Pero volvamos a la memoria. En estos días que preceden a la Semana Mayor había y ojalá hubiera ahora un movimiento delicioso y saludable: conseguir el “estrén”. Sí, con no pocos sacrificios se buscaba algo nuevo para estrenar en los días santos. Modistas y Sastres reservaban turno y era un encanto la tomada de medidas para que al repicar las campanas todo el mundo saliera estrenando alguna cosita. Es este el movimiento que ojalá pudiéramos volver a provocar. En vez de estar buscando modas estrafalarias en figurines viejos y de querer remendar la ropa vieja con implantes noveleros deberíamos permitirle al corazón una renovación integral de la conciencia, una saludable experiencia que nos permita purgar el alma de la patria tanta amargura para que podamos estrenar esperanza.
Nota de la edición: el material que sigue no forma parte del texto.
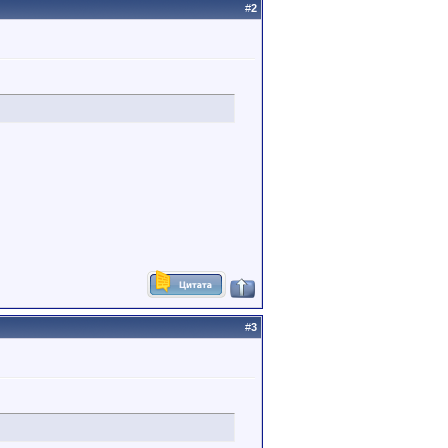
#
2
#
3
Busquemos, entonces, un tiempo de paz para que podamos corregir el sendero, para que le subamos el ruedo a las cosas que nos arrastran a la desolación, para que, mirándonos con más amor, recorramos con piedad humilde y con corazón abierto a la bondad, a la belleza, a la alegría los días santos que le ponían a la vida agitada de este mundo un freno saludable para pensar la realidad, unos espacios de paz para escuchar algún inspirado profeta que nos vuelva a decir que no todo está perdido mientras que haya encendida alguna lamparita, mientras que en el aire se respire el incienso de la serenidad, mientras que se puedan poner en el corazón unas ramitas del romero de la paciencia y unos azahares que nos regalen un poco de paz.

Pausa en la Pausa

Que en esta Semana de Pasión que prepara la Semana Mayor, no nos dejemos torear por la amargura, entremos en el recinto reposado de la reflexión, apartemos de nuestra vida tanto rencor y dejemos que el velo morado de la misericordia nos cubra tanta herida y nos permita acudir a la gracia de estrenar un corazón sin odio y sin espinas.